The PowerLase erbium laser was used with quartz tip in contact with the ceramic, with slow movement of the tip to increase power density; pulse repetition rate was set at a frequency of 8 pulses per second; reduced pulse rate to minimize possible heat buildup in gold; starting on the occlusal surface, slowly painting back and forth over all surfaces; then to buccal surface, back and forth top to bottom; then to lingual, starting at the occlusal aspect, brushing across the lingual surfaces side to side, moving toward gingival. The crown popped off with a scaler (Figures 9 to 12).
|Figures 9 and 10. Immediately after lasering the crown off.|
|Figures 11 and 12. The bilayered (porcelain-fused-to-zirconia coping) crown, immediately after removal with the laser.|
Note the cement left on the abutment and inside the zirconia coping crown. The abutment was temporized with a compositecrown, and the patient returned at a later date for cementation of the replacement crown.

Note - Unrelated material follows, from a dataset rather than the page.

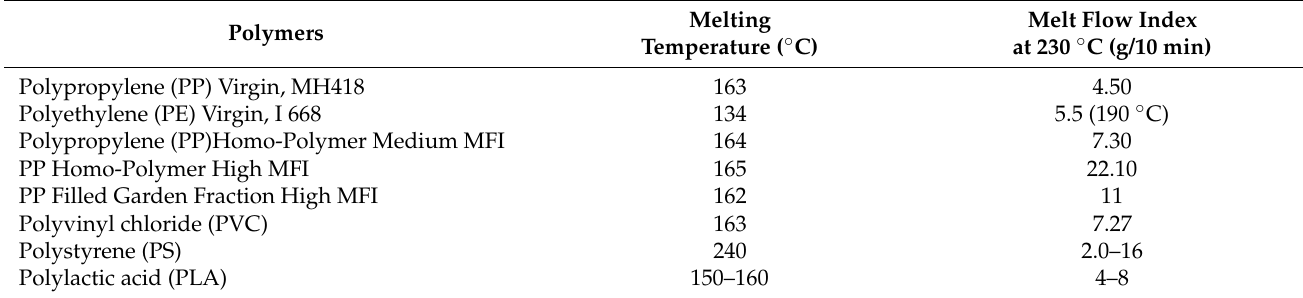
Table 1. The properties of virgin and fractionated reused polymers [27].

Diagnosis and Treatment Planning—The patient presented with 10-year-old resin-bonded pressed all-ceramic crowns on teeth Nos. 8 and 9 (Figure 13). The porcelain had fractured on the facial aspect of the restoration on tooth No. 8.

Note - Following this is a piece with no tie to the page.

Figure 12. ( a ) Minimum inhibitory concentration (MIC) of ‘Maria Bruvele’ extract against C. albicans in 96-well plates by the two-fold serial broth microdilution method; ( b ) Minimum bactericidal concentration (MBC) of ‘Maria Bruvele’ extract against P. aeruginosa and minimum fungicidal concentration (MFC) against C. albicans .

Treatment would consist of removing the crown using an erbium laser, impressions, and then re-cementing the existing crowns as temporaries during the laboratory fabrication interval.
Clinical Protocol—The crowns were removed using the PowerLase Erbium R14 handpiece, 8/1.0 Cylindrical Quartz tip.
- Wavelength = 2,940 nm
- Power = 2.0 Watts 135 mJ
- Repetition rate: 15 Hertz
- Pulse width: SSP 50 µsec
- Water 4/air 2 spray.
Only the erbium laser was used with the tip in contact with outer surfaces of the crowns; pulse repetition rate is a frequency of 15 pulses per second, starting on the facial at the gingival margin surface, slowly painting back and forth over all surfaces; then to lingual surface, back and forth, bottom to top. Porcelain fractured at the point of the existing fracture line on the facial aspect of tooth No. 8. The crowns were popped off using a scaler inserted at the gingival facial margin (Figures 14 and 15).

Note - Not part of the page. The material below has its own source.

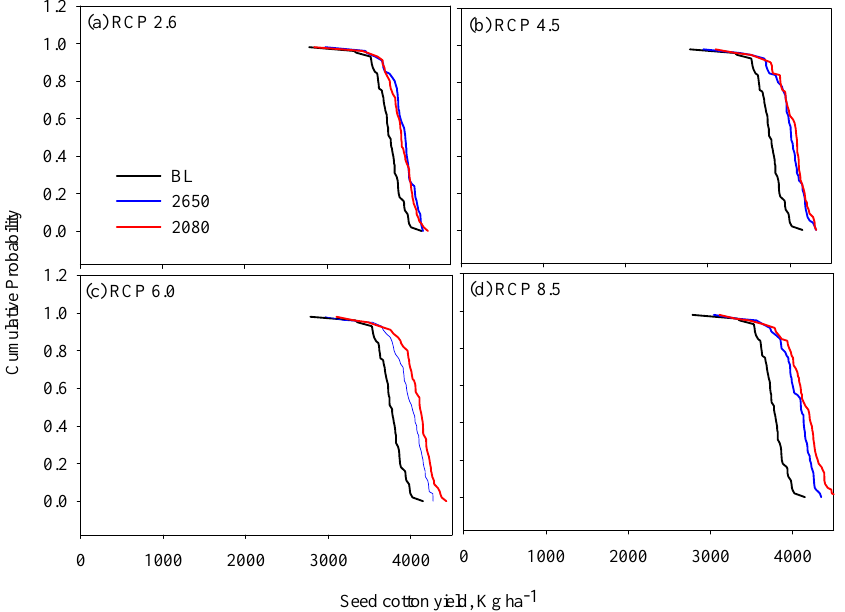
Figure 6. Simulated impacts of CO 2 concentration in the air alone, under RCP 2.6 ( a ), 4.5 ( b ), 6.0 ( c ), and 8.5 ( d ) greenhouse gas (GHG) emission scenarios on irrigated seed cotton yield in 2050 and 2080. The projected temperature and rainfall changes were not considered.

|Figure 13. (Case 3) Preoperative photo.||Figure 14. Immediately after lasering crowns off.|
|Figure 15. The pressed leucite-reinforced porcelain crowns, immediately after removal with the laser.|
The teeth were reprepared for leucite-reinforced porcelain crowns (IPS Empress Esthetic [Ivoclar Vivadent]). After impressions were taken, the old crowns were used as temporaries; the fragment of porcelain that had been lost in the procedure was repaired with a light-cured composite resin (after cementation). Final restorations were placed 2 weeks later.
An erbium laser can be used to remove porcelain and other all-ceramic restorations, including bilayered and monolithic zirconia restorations. This can be accomplished without damaging the restorations, underlying bonded composite buildups, abutments, or the tooth structure. This technique is specific for the erbium wavelengths, not diode, Nd:YAG or carbon dioxide lasers; and, of course, no laser can be used to remove metal or PFM restorations.
I have placed hundreds of all-ceramic restorations for my patients; many more than I have ever had, or will ever have, to remove. The good news is that we now have a tool to use in those infrequent and otherwise very challenging circumstances.
Disclosure: Dr. Cranska has no financial interest in any laser company, but is compensated as a clinical consultant for presenting, lecturing, and training from the Institute for Advanced Laser Dentistry and Millennium Dental Technologies.